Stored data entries
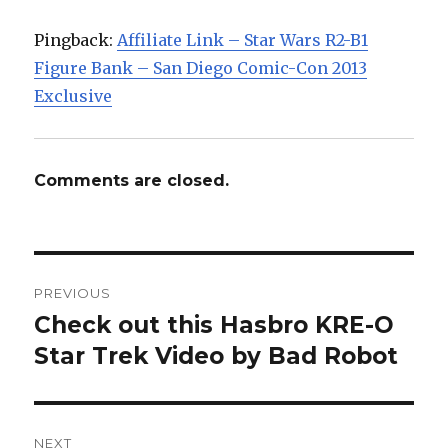
Pingback:
Affiliate Link – Star Wars R2-B1
Figure Bank – San Diego Comic-Con 2013
Exclusive
Comments are closed.
Post
PREVIOUS
navigation
Check out this Hasbro KRE-O
Previous
post:
Star Trek Video by Bad Robot
NEXT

◆ How to complete this task:
Copy out every line of text from all the rows above, word for word, leaving out the pictures.

◆ Answer for this exercise:
Pingback:
Affiliate Link – Star Wars R2-B1
Figure Bank – San Diego Comic-Con 2013
Exclusive
Comments are closed.
Post
PREVIOUS
navigation
Check out this Hasbro KRE-O
Previous
post:
Star Trek Video by Bad Robot
NEXT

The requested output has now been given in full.